492 views Asked by At

I'm have an index which stores text strings for search, both in their original form and their collated form (Collated form is used for searching the index, Original is displayed in the results).

The collation is done via the ICU4C implementation, which works as defined in the Unicode Collation Algorithm. I use Sort Keys, and typically only store the Primary strength (no accents, lower/upper-case, code pages etc).

For debugging purposes, is there any way to invert a collation sort key to retrieve a human-readable string similar to the original? Obviously this is a lossy process, but converting the sort key of 'a' to display the ASCII 'a' character is good enough. Hopefully there is a standard way of doing this, without having to implement the translation from binary sort key to printable unicode characters myself. Optimally, the solution will be implemented in C/C++.

Thanks in advance.

1

There are 1 answers

2
AndreyS Scherbakov On

You don't need an universal reverse collation algorithm. You only want to find string collation keys you ever dealt with.

So, simply create a global map(dictionary) where you store every UTF string you putting into your main index.

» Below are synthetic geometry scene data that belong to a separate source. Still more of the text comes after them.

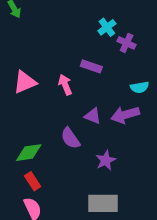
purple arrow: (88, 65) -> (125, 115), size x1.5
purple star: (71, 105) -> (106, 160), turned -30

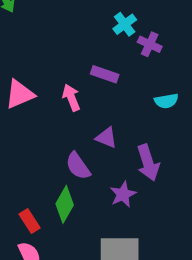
purple arrow: (125, 115) -> (148, 163), moved, turned -92
green diamond: (29, 153) -> (65, 204), moved, turned -52

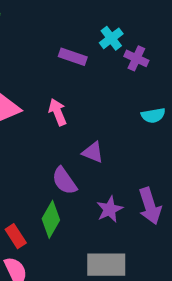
purple rectangle: (105, 74) -> (73, 57), moved
purple arrow: (148, 163) -> (150, 206), moved

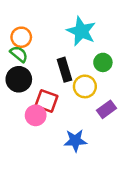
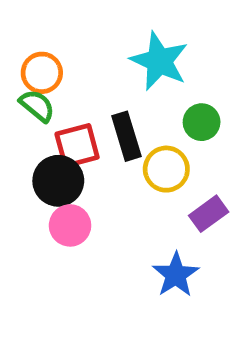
black circle: (19, 79) -> (58, 181), moved
red square: (46, 101) -> (77, 146), moved, turned -35
blue star: (75, 141) -> (176, 275), moved, turned -30

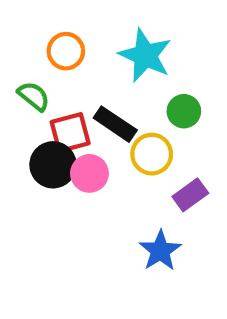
orange circle: (42, 73) -> (66, 51), moved
black rectangle: (126, 136) -> (115, 124), turned -39
pink circle: (70, 225) -> (89, 173), moved

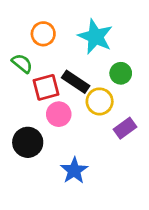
black circle: (53, 165) -> (28, 142), moved
blue star: (160, 251) -> (74, 170), moved

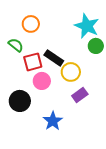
cyan star: (95, 37) -> (87, 26), moved
green circle: (121, 73) -> (96, 46), moved
purple rectangle: (125, 128) -> (80, 95), moved

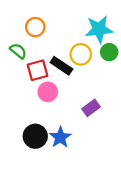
cyan star: (87, 26) -> (99, 29), turned -30
yellow circle: (71, 72) -> (81, 54), moved
black circle: (20, 101) -> (35, 136), moved

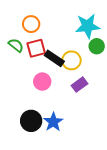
yellow circle: (81, 54) -> (71, 60), moved
red square: (38, 70) -> (36, 48), moved
purple rectangle: (91, 108) -> (80, 85), moved

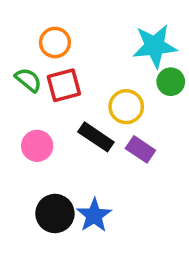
black rectangle: (54, 58) -> (96, 137), moved
pink circle: (42, 82) -> (37, 146), moved
purple rectangle: (80, 85) -> (140, 149), turned 70

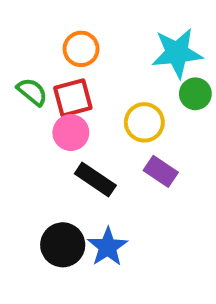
orange circle: (55, 43) -> (81, 49), moved
black rectangle: (96, 137) -> (95, 180), moved
pink circle: (37, 146) -> (71, 133), moved

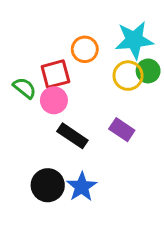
orange circle: (81, 49) -> (85, 49), moved
green semicircle: (32, 92) -> (25, 88), moved
yellow circle: (144, 122) -> (128, 76), moved

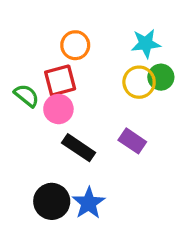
cyan star: (134, 40) -> (146, 44), size x0.7
orange circle: (85, 49) -> (75, 45), moved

An UTF string will be the dictionary value while its collation key will be your dictionary key:

allStrings[collation_key] = utf_string

Acting in such a way, you create a global sorted index of all your known strings. Then, simply retrieve a string by its collation key whenever you need it for the debugging output.

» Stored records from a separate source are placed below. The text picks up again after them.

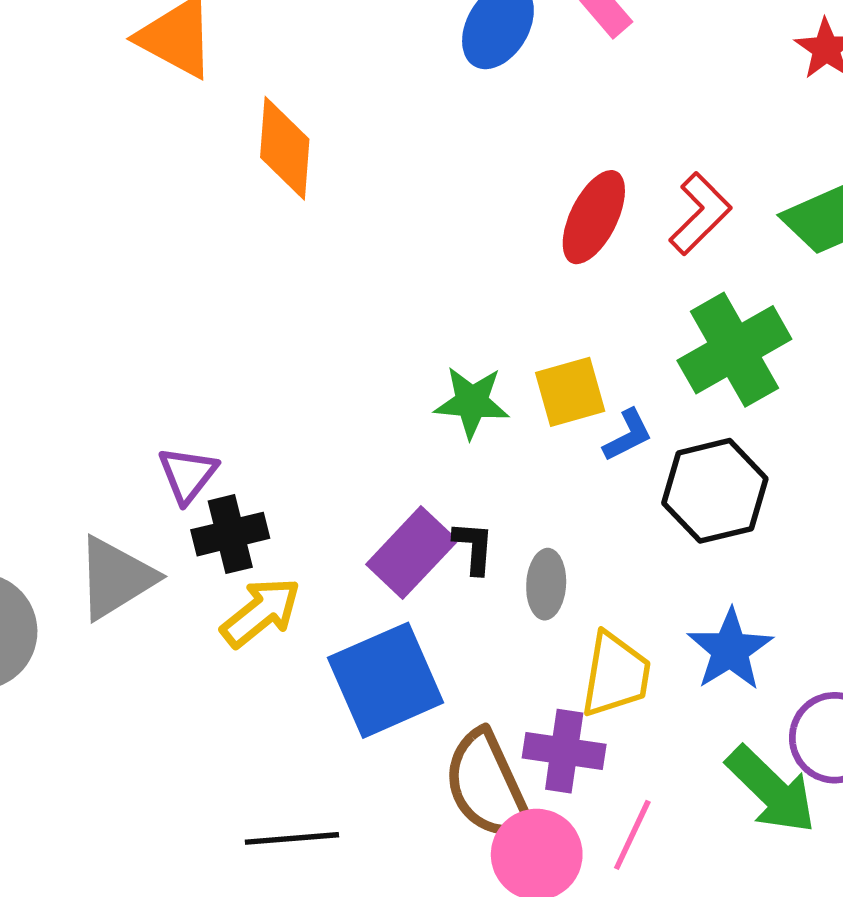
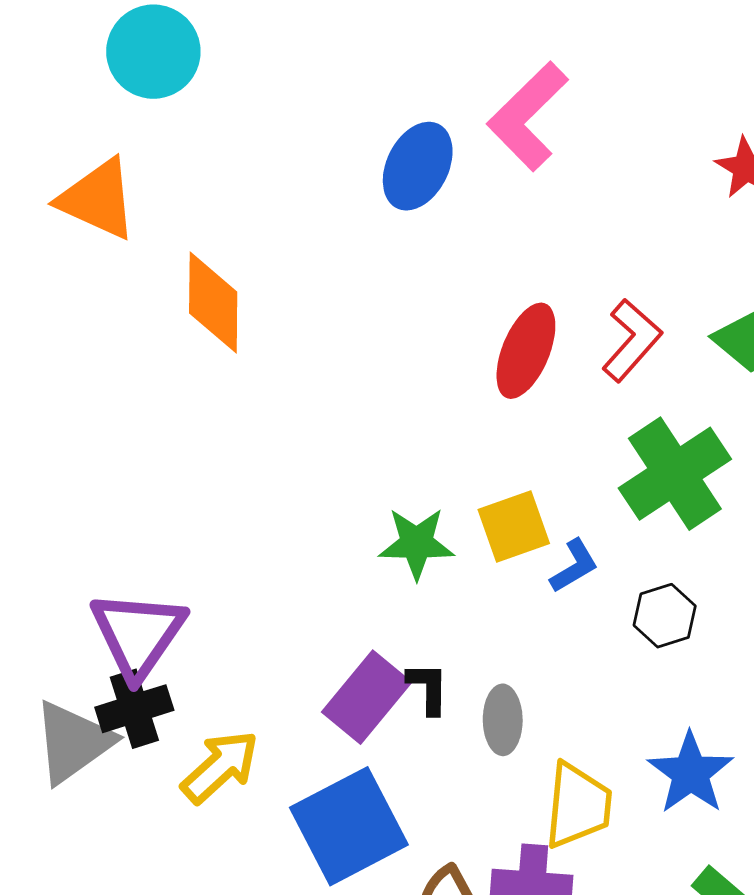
purple triangle: (188, 475) -> (138, 634), size x1.6
black hexagon: (715, 491) -> (665, 616), size x0.6
black cross: (230, 534) -> (134, 709), moved

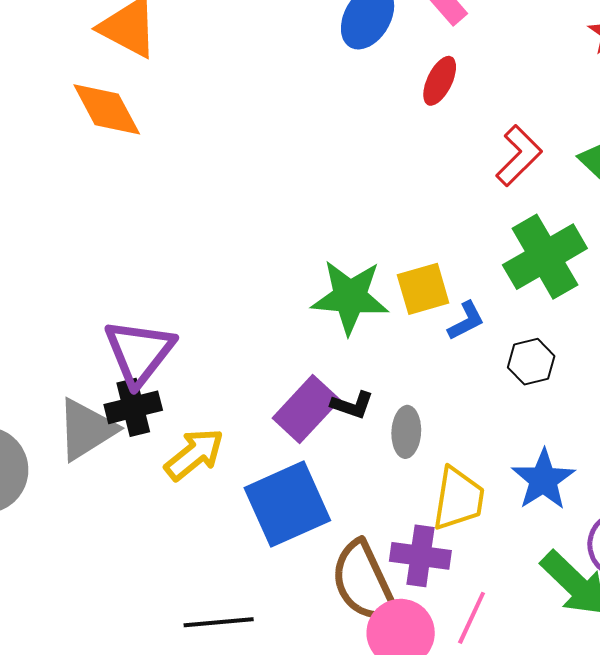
orange diamond: (213, 303) -> (107, 109), moved, turned -32
red ellipse: (526, 351) -> (440, 81), moved, size x0.7
green star: (416, 543) -> (350, 297), size x1.4
black L-shape: (428, 688) -> (352, 405), turned 105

The string for a given collation key is not guaranteed to be unique, but, as you've mentioned, a string more or less similar to the original one works well in your application.

If even you haven't access to all insertions to the index, you probably still can retrieve all the records first by string: object -> str, then by collation: object -> coll, and join them : for (objects) your_dictionary[collations[object]]=strings[object] .

If you still want to design your own algorithm, note that a collation string contains of sequence of primary elements for all chars followed by a sequence of secondary elems, followed by tertiary elems and so on. I think you may focus on learning primary elements.

  • To get a primary element for a char, convert a string of form "given_character long_constant_sequence" to its collation sequence. A prefix subsequence of the result that variates when you change you given_character will be the primary element(s) of given_character.
  • Now, write a procedure collecting primary elements for all characters. Then, store a map : primary elements -> character (and maybe primary_elements -> primary_elements_size; (but maybe the size is constant in the collation algorithm you used - check it))
  • Develop a tokenizer splitting your collation into elements one by one. Probably it should stop once it fails to find more known primary elements - you don't want to deal with secondary etc. elements in your simple solution.
  • Use tokenizer on your index collations, then lookup primary elements in the primary_elements -> character map previously built. Compose an approximate UTF string to display during the debugging session.